Exercise material

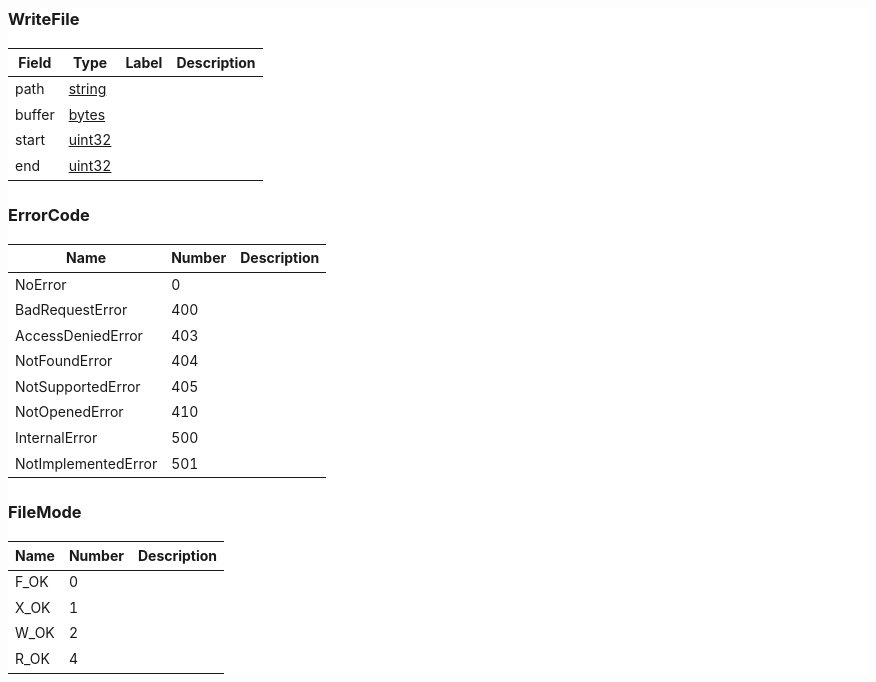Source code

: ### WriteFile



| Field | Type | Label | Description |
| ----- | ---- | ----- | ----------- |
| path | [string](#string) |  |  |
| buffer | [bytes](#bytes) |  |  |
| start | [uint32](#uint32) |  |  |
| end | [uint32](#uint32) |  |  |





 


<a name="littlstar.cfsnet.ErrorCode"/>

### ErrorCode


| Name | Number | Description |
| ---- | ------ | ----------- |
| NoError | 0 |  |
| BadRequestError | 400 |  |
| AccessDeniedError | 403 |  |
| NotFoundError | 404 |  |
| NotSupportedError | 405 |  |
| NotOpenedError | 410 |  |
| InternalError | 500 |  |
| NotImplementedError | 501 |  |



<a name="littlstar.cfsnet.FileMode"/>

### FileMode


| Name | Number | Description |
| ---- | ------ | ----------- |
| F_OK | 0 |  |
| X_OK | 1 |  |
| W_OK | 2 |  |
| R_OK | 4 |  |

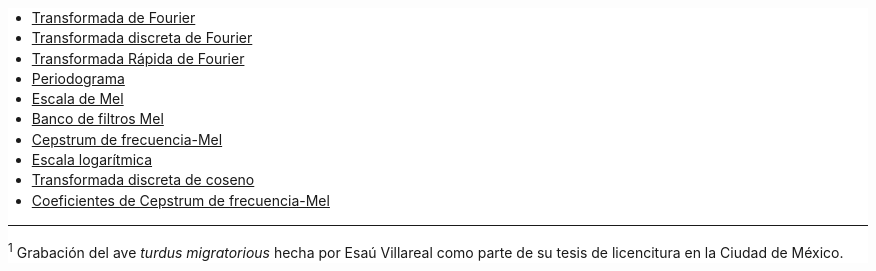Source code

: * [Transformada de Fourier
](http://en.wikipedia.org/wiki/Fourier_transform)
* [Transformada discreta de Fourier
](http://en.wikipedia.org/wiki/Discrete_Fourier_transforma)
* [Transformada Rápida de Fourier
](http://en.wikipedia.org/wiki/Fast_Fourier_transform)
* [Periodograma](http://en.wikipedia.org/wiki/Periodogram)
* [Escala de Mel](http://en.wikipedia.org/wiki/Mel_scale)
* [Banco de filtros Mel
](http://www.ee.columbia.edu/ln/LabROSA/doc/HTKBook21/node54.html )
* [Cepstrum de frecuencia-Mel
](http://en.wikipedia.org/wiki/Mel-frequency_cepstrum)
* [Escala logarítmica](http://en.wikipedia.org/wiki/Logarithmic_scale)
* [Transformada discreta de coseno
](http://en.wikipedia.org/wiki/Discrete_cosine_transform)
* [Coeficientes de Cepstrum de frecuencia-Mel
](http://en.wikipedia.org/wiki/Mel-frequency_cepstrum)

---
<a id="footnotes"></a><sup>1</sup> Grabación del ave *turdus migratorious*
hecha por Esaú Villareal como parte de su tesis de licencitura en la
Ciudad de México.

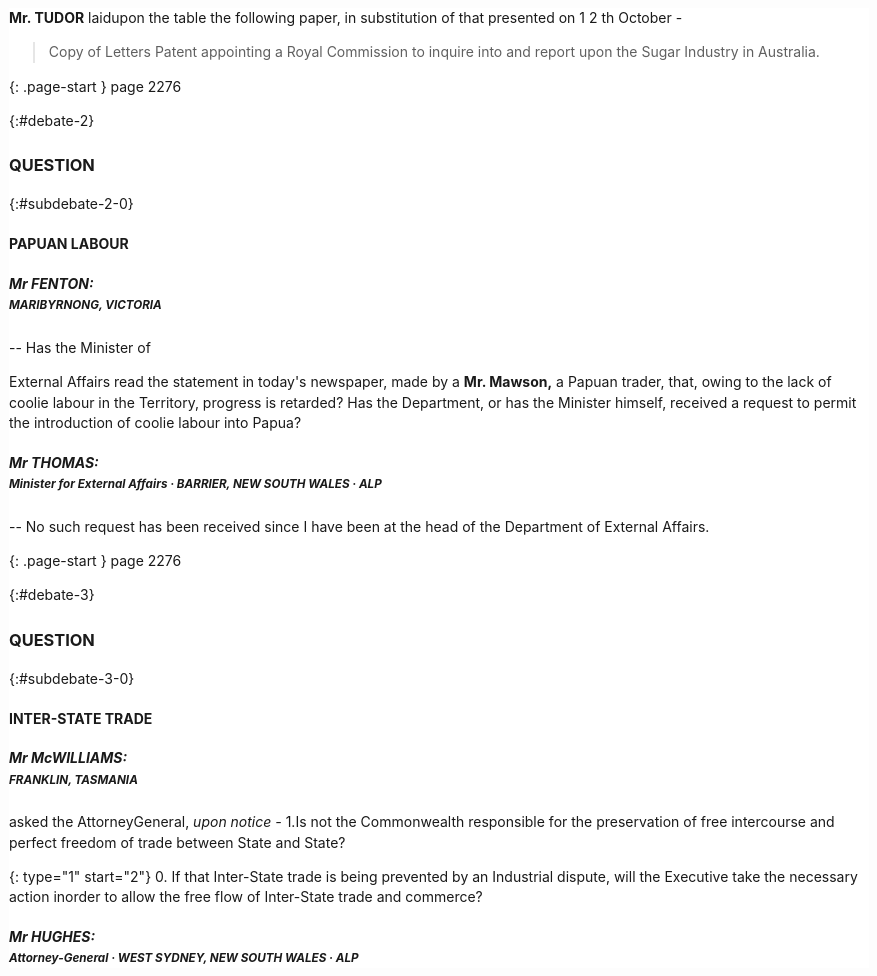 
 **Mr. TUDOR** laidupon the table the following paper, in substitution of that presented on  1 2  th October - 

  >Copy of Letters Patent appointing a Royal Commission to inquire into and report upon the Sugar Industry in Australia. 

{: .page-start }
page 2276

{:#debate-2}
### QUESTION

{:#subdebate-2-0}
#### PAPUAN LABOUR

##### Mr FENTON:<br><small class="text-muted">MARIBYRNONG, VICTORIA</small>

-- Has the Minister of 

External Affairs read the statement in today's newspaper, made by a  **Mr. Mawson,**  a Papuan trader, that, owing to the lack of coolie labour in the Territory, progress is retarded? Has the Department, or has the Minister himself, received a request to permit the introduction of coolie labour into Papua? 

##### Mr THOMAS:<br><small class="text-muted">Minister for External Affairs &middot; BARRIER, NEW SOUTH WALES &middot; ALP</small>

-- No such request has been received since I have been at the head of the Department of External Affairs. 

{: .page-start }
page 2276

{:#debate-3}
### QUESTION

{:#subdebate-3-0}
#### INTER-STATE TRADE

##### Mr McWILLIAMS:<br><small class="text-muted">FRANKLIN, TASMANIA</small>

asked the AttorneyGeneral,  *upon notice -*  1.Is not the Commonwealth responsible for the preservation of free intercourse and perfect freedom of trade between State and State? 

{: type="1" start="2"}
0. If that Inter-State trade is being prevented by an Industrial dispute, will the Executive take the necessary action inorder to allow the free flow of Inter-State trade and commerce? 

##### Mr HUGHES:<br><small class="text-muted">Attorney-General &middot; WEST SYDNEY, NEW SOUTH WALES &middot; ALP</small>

What to produce
If a record holds a picture, drop the picture and return the rest of it exactly.

The answer
Source code

: ### WriteFile



| Field | Type | Label | Description |
| ----- | ---- | ----- | ----------- |
| path | [string](#string) |  |  |
| buffer | [bytes](#bytes) |  |  |
| start | [uint32](#uint32) |  |  |
| end | [uint32](#uint32) |  |  |





 


<a name="littlstar.cfsnet.ErrorCode"/>

### ErrorCode


| Name | Number | Description |
| ---- | ------ | ----------- |
| NoError | 0 |  |
| BadRequestError | 400 |  |
| AccessDeniedError | 403 |  |
| NotFoundError | 404 |  |
| NotSupportedError | 405 |  |
| NotOpenedError | 410 |  |
| InternalError | 500 |  |
| NotImplementedError | 501 |  |



<a name="littlstar.cfsnet.FileMode"/>

### FileMode


| Name | Number | Description |
| ---- | ------ | ----------- |
| F_OK | 0 |  |
| X_OK | 1 |  |
| W_OK | 2 |  |
| R_OK | 4 |  |

Source code

: * [Transformada de Fourier
](http://en.wikipedia.org/wiki/Fourier_transform)
* [Transformada discreta de Fourier
](http://en.wikipedia.org/wiki/Discrete_Fourier_transforma)
* [Transformada Rápida de Fourier
](http://en.wikipedia.org/wiki/Fast_Fourier_transform)
* [Periodograma](http://en.wikipedia.org/wiki/Periodogram)
* [Escala de Mel](http://en.wikipedia.org/wiki/Mel_scale)
* [Banco de filtros Mel
](http://www.ee.columbia.edu/ln/LabROSA/doc/HTKBook21/node54.html )
* [Cepstrum de frecuencia-Mel
](http://en.wikipedia.org/wiki/Mel-frequency_cepstrum)
* [Escala logarítmica](http://en.wikipedia.org/wiki/Logarithmic_scale)
* [Transformada discreta de coseno
](http://en.wikipedia.org/wiki/Discrete_cosine_transform)
* [Coeficientes de Cepstrum de frecuencia-Mel
](http://en.wikipedia.org/wiki/Mel-frequency_cepstrum)

---
<a id="footnotes"></a><sup>1</sup> Grabación del ave *turdus migratorious*
hecha por Esaú Villareal como parte de su tesis de licencitura en la
Ciudad de México.

 **Mr. TUDOR** laidupon the table the following paper, in substitution of that presented on  1 2  th October - 

  >Copy of Letters Patent appointing a Royal Commission to inquire into and report upon the Sugar Industry in Australia. 

{: .page-start }
page 2276

{:#debate-2}
### QUESTION

{:#subdebate-2-0}
#### PAPUAN LABOUR

##### Mr FENTON:<br><small class="text-muted">MARIBYRNONG, VICTORIA</small>

-- Has the Minister of 

External Affairs read the statement in today's newspaper, made by a  **Mr. Mawson,**  a Papuan trader, that, owing to the lack of coolie labour in the Territory, progress is retarded? Has the Department, or has the Minister himself, received a request to permit the introduction of coolie labour into Papua? 

##### Mr THOMAS:<br><small class="text-muted">Minister for External Affairs &middot; BARRIER, NEW SOUTH WALES &middot; ALP</small>

-- No such request has been received since I have been at the head of the Department of External Affairs. 

{: .page-start }
page 2276

{:#debate-3}
### QUESTION

{:#subdebate-3-0}
#### INTER-STATE TRADE

##### Mr McWILLIAMS:<br><small class="text-muted">FRANKLIN, TASMANIA</small>

asked the AttorneyGeneral,  *upon notice -*  1.Is not the Commonwealth responsible for the preservation of free intercourse and perfect freedom of trade between State and State? 

{: type="1" start="2"}
0. If that Inter-State trade is being prevented by an Industrial dispute, will the Executive take the necessary action inorder to allow the free flow of Inter-State trade and commerce? 

##### Mr HUGHES:<br><small class="text-muted">Attorney-General &middot; WEST SYDNEY, NEW SOUTH WALES &middot; ALP</small>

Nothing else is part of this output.